Our research has both strengths and limitations. Among the study’s strengths is that it was conducted on a well-defined general population, which included participants aged 18 to 80 years from a Mediterranean country. In addition, potential confounders have been accounted for in the statistical models. Moreover, we used both a single-trace-element statistical approach and a combined approach to capture the joint influence on the cardiovascular risk variables analyzed. Nonetheless, our study has a number of limitations. The first limitation is that it is a cross-sectional study, from which no causal inferences can be drawn. Similarly, because this is an epidemiological study, we do not analyze the potential mechanisms underlying the statistical relationships identified. Further mechanistic research is required to comprehend the potential mechanisms underlying each statistical association reported. Another limitation is the number of trace materials studied. We investigated Zn, Cu, Se, and Mn; however, it is well known that Fe is another essential trace element that plays a key role in oxidative-stress- and age-related diseases [
170,
171]. Fe is vital to numerous biological functions, and Fe deficiency or excess can result in a variety of medical conditions related to cardiovascular risk factors or diseases.
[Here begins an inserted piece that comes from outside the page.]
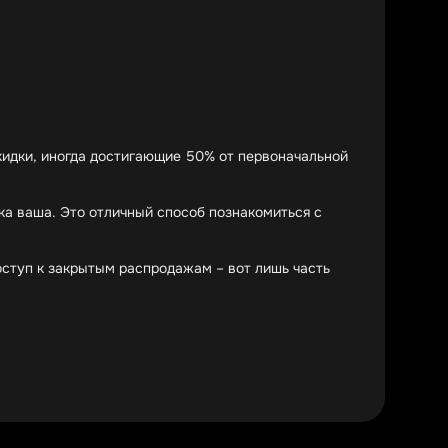
кидки, иногда достигающие 50% от первоначальной
ка ваша. Это отличный способ познакомиться с
ступ к закрытым распродажам – вот лишь часть
сонах и расцветках. Именно на эту категорию чаще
However, more research is needed at the population level due to the mixed results [
172,
173,
174,
175]. It would have been highly interesting to add iron concentration analysis in this Mediterranean population, both for its research as a separate trace element and in the combined joint analysis; therefore, it will be evaluated for further research. Another limitation of the study is that oxidative stress biomarkers have not been determined. Currently, the so-called derivatives-reactive oxygen metabolites (d-ROMs) [
176,
177,
178] are an emerging biomarker of oxidative stress, and their measurement would have offered highly interesting information to relate it to the concentrations of trace elements and to the investigated cardiovascular risk factors. Finally, we did not analyze the genetic factors that may influence cardiovascular risk, which is still another limitation of our study. Several genetic polymorphisms are currently known to be associated with higher concentrations of plasma lipids (i.e., polymorphisms in the APOE gene determining LDL-c levels), blood glucose (i.e., polymorphisms in the TCF7L2 gene), body mass index (i.e., polymorphisms in the FTO gene), and other cardiovascular risk factors [
179,
180,
181,
182,
183]. More recently, associations of cardiovascular risk factors with microbiota-related polymorphisms have been reported [
184]. For all of these reasons, it would have been interesting to investigate if markers of higher or lower genetic risk can modulate the effect of the trace element concentrations on cardiovascular risk phenotypes. A bigger sample size is required for these gene–environment interaction investigations; therefore, we will continue to work in the future.